Limitations & Future Work¶
- The fine-tuned SDv2I still fails on complex scenes: Ill-posed regions such as transparent objects and mesh-like structures cannot be handled correctly even at the forward warping stage.
- Occasional color inconsistency: Because fine-tuning uses synthetic datasets, a color distribution gap exists between synthetic and real images.
- Dependence on monocular depth model quality: The performance ceiling of the entire pipeline is determined by DAv2's accuracy; failures in certain scenes propagate to all downstream components.
- Potential improvements:
- Replacing SDv2I with more advanced diffusion models (e.g., SDXL Inpainting or Flux) to enhance inpainting quality.
- Introducing multi-scale disparity generation strategies.
- Incorporating video diffusion models for temporally consistent stereo video data generation.
- The flip-invariance assumption in TCG may not hold for scenes with text or strong directional content; additional geometric transformations such as rotation could be considered.
Related Work & Insights¶
- MfS-Stereo [Watson et al.]: The direct predecessor of this work, generating stereo pairs via monocular depth and forward warping but filling occluded regions with random backgrounds.
- NeRF-Stereo [Tosi et al.]: Reconstructs 3D scenes via NeRF to render stereo pairs and introduces Ambient Occlusion for confidence estimation, but requires multi-view inputs and performs poorly on distant scenes.

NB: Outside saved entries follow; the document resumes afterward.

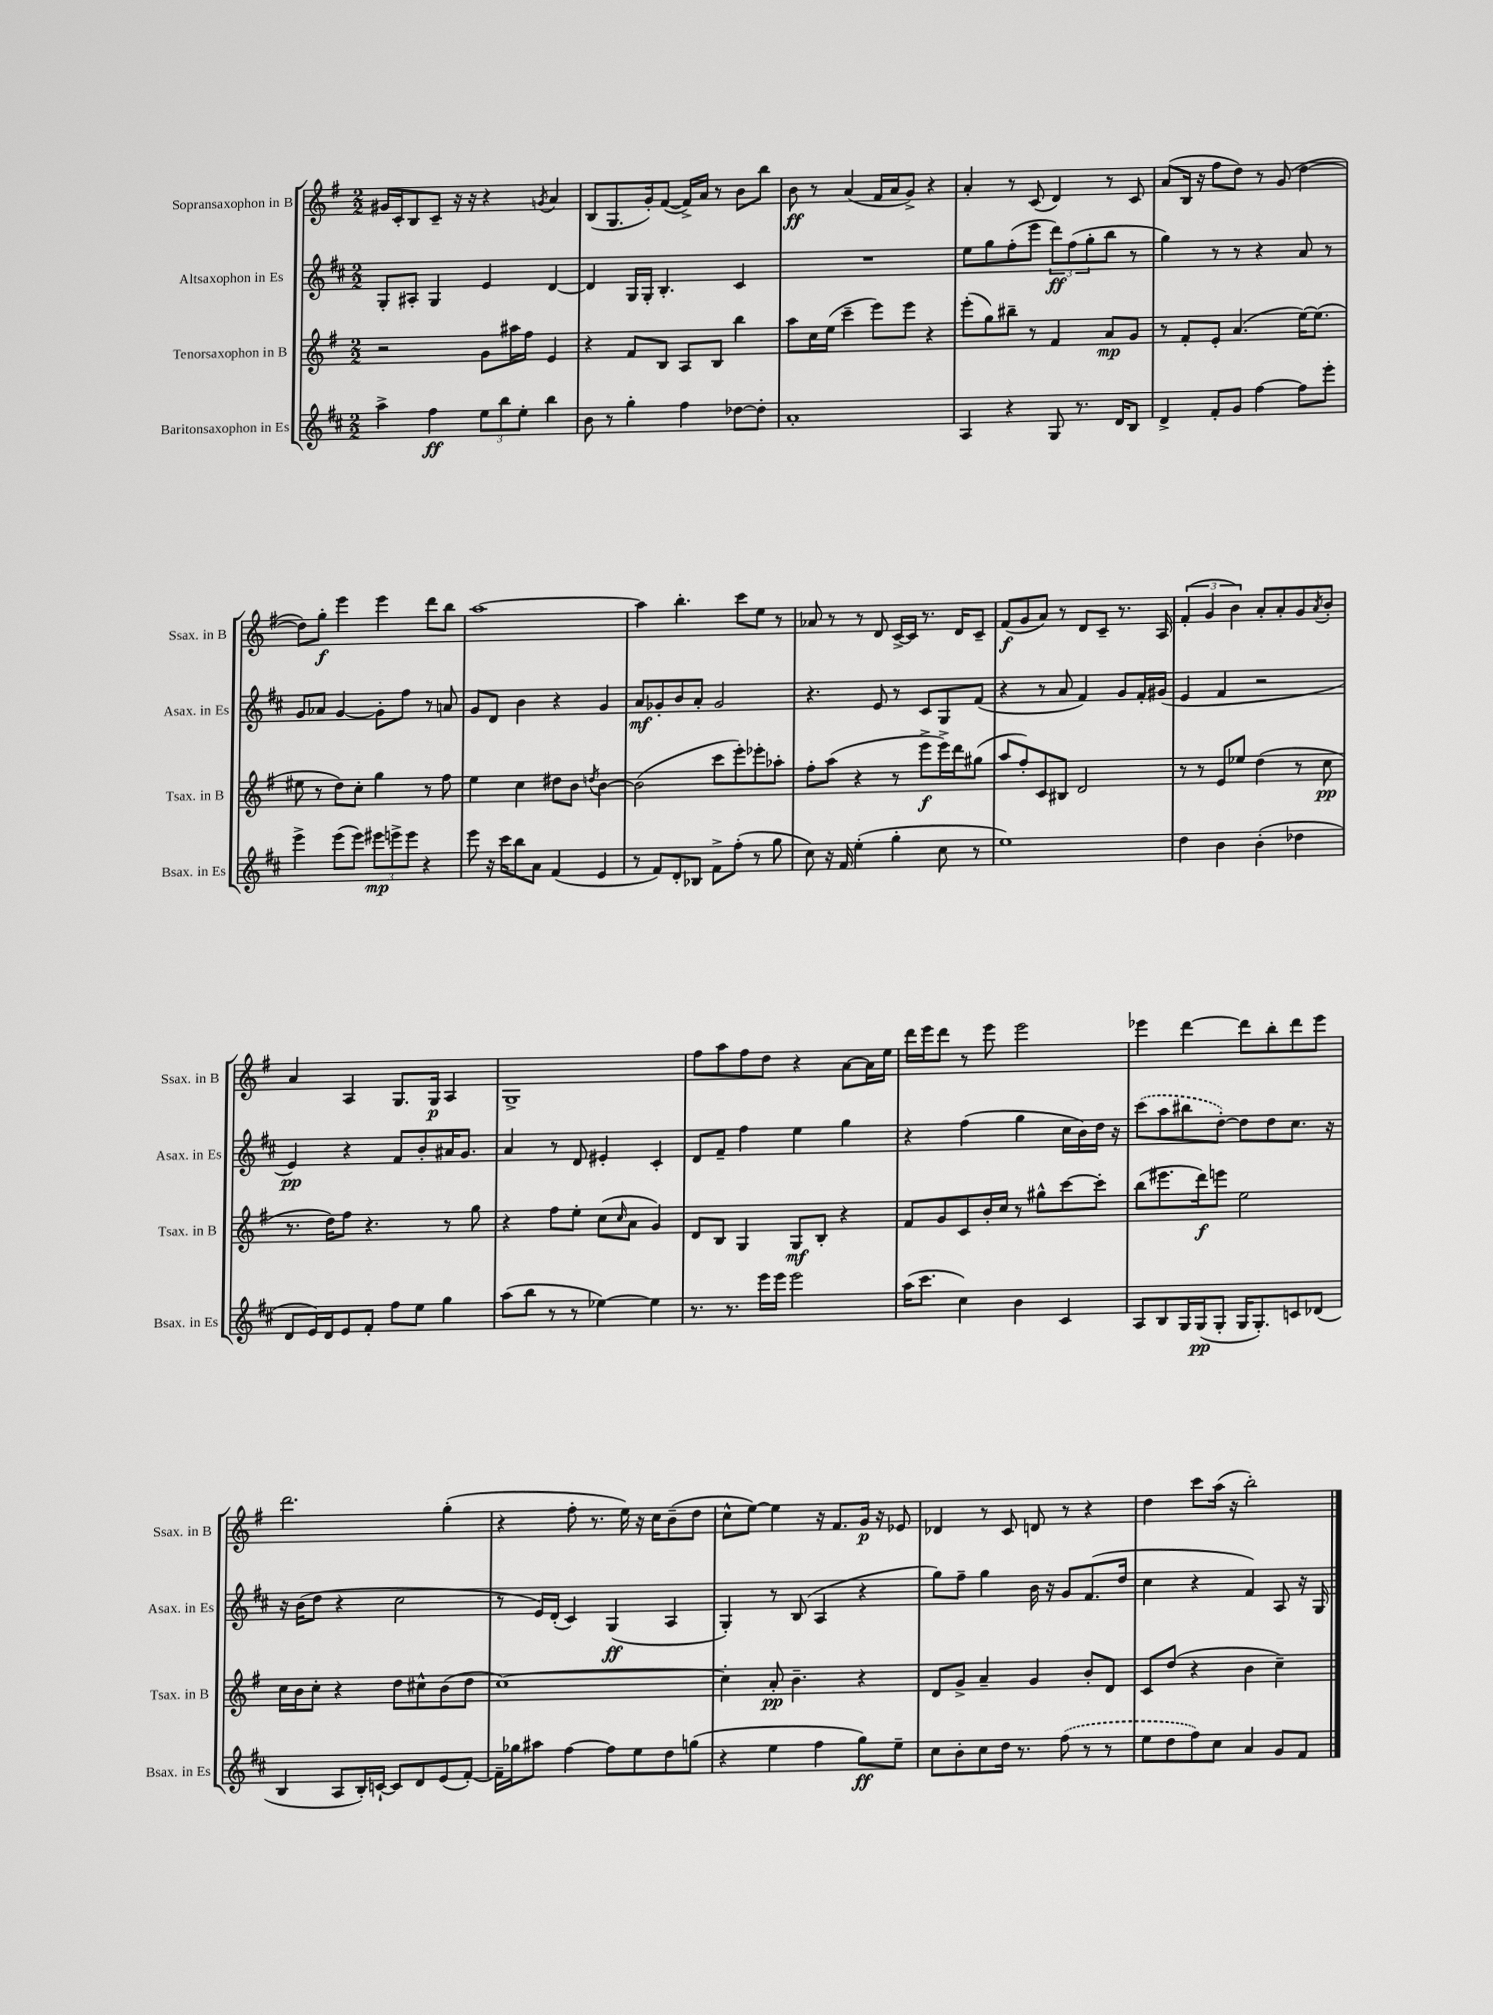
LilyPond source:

<<
\new StaffGroup <<
\new Staff = "s0" \with { instrumentName = "Sopransaxophon in B" shortInstrumentName = "Ssax. in B" } {
    \clef treble \key g \major \numericTimeSignature \time 2/2
    gis'16 c'16-. b8 c'8-- r16 r16 r4 \acciaccatura { g'8 } a'4 |
    b8( g8. g'16-.) fis'8~( fis'16->) a'16 r8 b'8 b''8 |
    b'8\ff r8 a'4( fis'16 a'16 g'8->) r4 |
    a'4-. r8 c'8( d'4) r8 c'8 |
    a'8( b16 r16 fis''8 d''8) r8 g'8( d''4~ |
    d''8) g''8-.\f e'''4 e'''4 d'''8 b''8 |
    a''1~ |
    a''4 b''4.-. c'''8 e''8 r8 |
    aes'8 r8 r8 d'8 c'16~-> c'16 r8. d'16 c'8-- |
    fis'8\f( g'8 a'8) r8 d'8 c'8-- r8. a16 |
    \tuplet 3/2 { fis'4-.( g'4 b'4) } a'8-. a'8-. g'8 \acciaccatura { a'8 } b'8-. |
    a'4 a4 g8. g16\p a4 |
    g1-> |
    fis''8 a''8 fis''8 d''8 r4 a'8~ a'16 e''16 |
    d'''16 e'''16 d'''8 r8 e'''8 e'''2 |
    ees'''4 d'''4~ d'''8 b''8-. d'''8 ees'''8 |
    d'''2. g''4-.( |
    r4 fis''8-. r8. e''16) r16 c''16 b'8--( d''8 |
    c''8-^ e''8~) e''4 r16 fis'8. g'16\p r16 ees'8 |
    des'4 r8 c'8 d'8 r8 r4 |
    d''4 c'''8 a''16( r16 b''2-.) \bar "|." |
}
\new Staff = "s1" \with { instrumentName = "Altsaxophon in Es" shortInstrumentName = "Asax. in Es" } {
    \clef treble \key d \major \numericTimeSignature \time 2/2
    g8-. ais8-. g4 e'4 d'4~ |
    d'4 g16 g16-. b4.-. cis'4 |
    R1 |
    e''8 g''8 fis''8-.( e'''8 \tuplet 3/2 { d'''8\ff) fis''8( g''8-. } b''8 r8 |
    g''4) r8 r8 r4 a'8 r8 |
    g'8 aes'8 g'4~ g'8-. fis''8 r8 a'8 |
    g'8 d'8 b'4 r4 g'4 |
    a'8\mf ges'8-. b'8 a'8-. ges'2 |
    r4. e'8 r8 cis'8 g8 fis'8( |
    r4 r8 a'8 fis'4) g'8 fis'16-. gis'16( |
    e'4 fis'4 r2 |
    e'4\pp) r4 fis'8 b'8-. ais'16 g'8. |
    a'4 r8 d'8 eis'4-. cis'4-. |
    d'8 fis'8-- fis''4 e''4 g''4 |
    r4 fis''4( g''4 cis''16 b'16) d''16 r16 |
    \once \slurDashed cis'''8( a''8 bis''8 d''8~-.) d''8 d''8 cis''8. r16 |
    r16 b'16( d''8 r4 cis''2 |
    r8 e'16) d'16-.( cis'4) g4\ff( a4 |
    g4-.) r8 b8( a4 r4 |
    g''8) fis''8-- g''4 b'16 r16 g'8 fis'8.( d''16 |
    cis''4 r4 fis'4) a8 r16 g16 \bar "|." |
}
\new Staff = "s2" \with { instrumentName = "Tenorsaxophon in B" shortInstrumentName = "Tsax. in B" } {
    \clef treble \key g \major \numericTimeSignature \time 2/2
    r2 g'8 ais''16 fis''16 e'4 |
    r4 fis'8 b8 a8 b8 b''4 |
    a''8 c''16 e''16( c'''4-- e'''8) e'''8 r4 |
    e'''8-.( g''8) bis''8-- r8 fis'4 a'8\mp g'8 |
    r8 fis'8-. e'8-. a'4.( e''16~) e''8.( |
    eis''8 r8 d''8) c''8-. g''4 r8 fis''8 |
    e''4 c''4 dis''8 b'8 \acciaccatura { d''8 } b'4~ |
    b'2( c'''8 e'''8-.) ees'''8-. aes''8-. |
    fis''8-. a''8( r4 r8 e'''8->\f e'''16->) d'''16 gis''8( |
    a''8 fis''8-.) c'8 bis8 d'2 |
    r8 r8 e'8 ees''8 d''4( r8 c''8\pp |
    r8. d''16) fis''8 r4. r8 g''8 |
    r4 fis''8 e''8-. c''8( \grace { c''16 } a'8 g'4) |
    d'8 b8 g4 g8\mf b8-. r4 |
    fis'8 g'8 c'8 b'16-. c''16 r8 gis''8-^ c'''8~ c'''8-. |
    b''8( eis'''8. d'''16\f) e'''8 e''2 |
    c''16 b'16 c''8-. r4 d''8 cis''8-^ b'8( d''8 |
    c''1~) |
    c''4-. a'8-.\pp b'4.-- r4 |
    d'8 g'8-> a'4-- g'4 b'8-. d'8 |
    c'8 d''8( r4 b'4 c''4--) \bar "|." |
}
\new Staff = "s3" \with { instrumentName = "Baritonsaxophon in Es" shortInstrumentName = "Bsax. in Es" } {
    \clef treble \key d \major \numericTimeSignature \time 2/2
    a''4-> fis''4\ff \tuplet 3/2 { e''8 b''8 e''8-. } b''4 |
    b'8 r8 g''4-. fis''4 des''8~ des''8-. |
    a'1-. |
    a4 r4 g8 r8. d'16 b8 |
    d'4-> fis'8-. g'8 fis''4~ fis''8 e'''8-. |
    e'''4-> e'''8( e'''8) \tuplet 3/2 { eis'''8\mp e'''8-> e'''8 } r4 |
    e'''8 r16 cis'''16 b''8 a'8 fis'4( e'4 |
    r8 fis'8) d'8-. bes8 fis'8-> fis''8-.( r8 g''8 |
    cis''8) r16 fis'16 e''4-.( g''4-. cis''8 r8 |
    e''1) |
    d''4 b'4 b'4-.( des''4 |
    d'8 e'16) d'16 e'8 fis'8-. fis''8 e''8 g''4 |
    a''8( b''8 r8 r8 ees''4~) ees''4 |
    r8. r8. e'''16 e'''16 e'''2 |
    a''16( cis'''8. cis''4) b'4 cis'4 |
    a8 b8 g16 g16\pp( g8-. g16 g8.-.) c'8 des'8( |
    b4 a8 b16-.) c'16~-! c'8 d'8 e'8( fis'8~-.) |
    fis'16-- ges''16 ais''8 fis''4~ fis''8 e''8 d''8 g''8( |
    r4 e''4 fis''4 g''8\ff) e''8-- |
    cis''8 b'8-. cis''8 d''16 r8. \once \slurDashed fis''8( r8 r8 |
    e''8 d''8 fis''8) cis''8 a'4 g'8 fis'8 \bar "|." |
}
>>
>>
\layout { \context { \Score \remove "Bar_number_engraver" } }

- Marigold [Ke et al.]: Demonstrates that diffusion models can be fine-tuned from synthetic data for monocular depth estimation, inspiring the analogous approach adopted here for stereo image synthesis.
- Depth Anything V2: The monocular depth model used in this work to provide the basis for pseudo disparity.
- Stable Diffusion V2 Inpainting: The base inpainting model fine-tuned in this work.
- Insight: The paradigm of using strong pre-trained models from one domain to automatically generate training data for another domain holds promise for extension to optical flow estimation, scene flow estimation, and beyond.
Rating¶
- Novelty: ⭐⭐⭐⭐ — Individual modules are not entirely novel, but the overall pipeline design and the flip-symmetry idea in TCG are notably elegant.
- Experimental Thoroughness: ⭐⭐⭐⭐⭐ — Comprehensive ablation study, multi-dataset and multi-model evaluation, fair comparison with NeRF-Stereo, and additional boundary error and synthesis efficiency analyses.
- Writing Quality: ⭐⭐⭐⭐ — The paper is clearly structured with information-dense figures and tables and consistent notation.
- Value: ⭐⭐⭐⭐ — Highly practical; achieving state-of-the-art performance with only 35K samples is particularly significant for resource-constrained settings.